= Caroline Cadette Howard =

Caroline Cadette Howard (3 August 1821 – 29 November 1907) was a New Zealand businesswoman, immigration officer, lecturer and journalist. She is notable for her work as a businesswoman and promoter of emigration and employment for women. She recruited several thousand poor English, Scottish and Irish women to move to New Zealand and Australia and find work there.

She was born in London, England on 3 August 1821 as Caroline Cadette Bollin. She married multiple times, becoming variously known as
Caroline Cadette Alpenny (m. William Morris Alpenny 1 August 1843, in London, England, divorced 1859);
Caroline Cadette Howard, (m. George Richard Howard 26 December 1867, in Dunedin, New Zealand. Mr. Howard died 27 April 1872); and
Caroline Cadette Blanchard Mrs. E. L. Blanchard (m. Edward Litt Laman Blanchard 11 June 1874, probably in London. Mr. Blanchard died 4 September 1889).
She also wrote under the pen-name of Carina, the name Blanchard used to refer to her in his memoirs.
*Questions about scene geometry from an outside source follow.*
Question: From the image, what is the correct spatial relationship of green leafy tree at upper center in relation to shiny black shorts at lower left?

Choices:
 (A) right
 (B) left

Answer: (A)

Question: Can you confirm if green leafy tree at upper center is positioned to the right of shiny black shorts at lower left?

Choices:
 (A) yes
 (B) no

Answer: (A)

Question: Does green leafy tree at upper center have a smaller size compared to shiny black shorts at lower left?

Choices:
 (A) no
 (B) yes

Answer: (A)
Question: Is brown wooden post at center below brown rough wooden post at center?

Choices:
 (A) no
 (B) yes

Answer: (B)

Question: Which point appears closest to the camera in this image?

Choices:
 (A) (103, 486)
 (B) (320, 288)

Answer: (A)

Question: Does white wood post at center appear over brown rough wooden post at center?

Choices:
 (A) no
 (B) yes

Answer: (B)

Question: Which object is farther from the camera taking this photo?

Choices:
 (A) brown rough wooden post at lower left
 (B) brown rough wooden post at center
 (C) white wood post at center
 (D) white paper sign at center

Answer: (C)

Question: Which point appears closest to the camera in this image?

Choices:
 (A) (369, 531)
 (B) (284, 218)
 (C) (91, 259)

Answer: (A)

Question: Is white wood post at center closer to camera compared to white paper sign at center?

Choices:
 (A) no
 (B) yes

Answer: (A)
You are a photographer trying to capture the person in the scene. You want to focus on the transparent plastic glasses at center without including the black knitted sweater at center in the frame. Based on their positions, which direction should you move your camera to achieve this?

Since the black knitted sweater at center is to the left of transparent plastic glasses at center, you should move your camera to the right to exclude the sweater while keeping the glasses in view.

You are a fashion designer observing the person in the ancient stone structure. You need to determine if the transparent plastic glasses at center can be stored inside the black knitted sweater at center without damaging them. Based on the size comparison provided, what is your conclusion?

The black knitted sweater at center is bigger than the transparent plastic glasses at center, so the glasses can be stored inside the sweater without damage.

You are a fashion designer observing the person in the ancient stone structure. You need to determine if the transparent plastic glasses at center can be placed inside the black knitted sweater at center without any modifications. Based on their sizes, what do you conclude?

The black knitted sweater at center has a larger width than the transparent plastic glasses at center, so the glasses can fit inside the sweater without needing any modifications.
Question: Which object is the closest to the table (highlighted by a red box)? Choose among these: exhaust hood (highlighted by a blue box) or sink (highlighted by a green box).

Her success in supporting the emigration and employment of women was credited by her contemporary Emily Faithfull (also an advocate for women's employment) to "her personal knowledge of the Colonies themselves as well as of the women she sends to them, her untiring efforts to secure the right people for the right places, her judicious selection of ships and captains, her wise choice of matrons, and last, but not least, the admirable provision she makes for the proper reception of emigrants at the various ports abroad."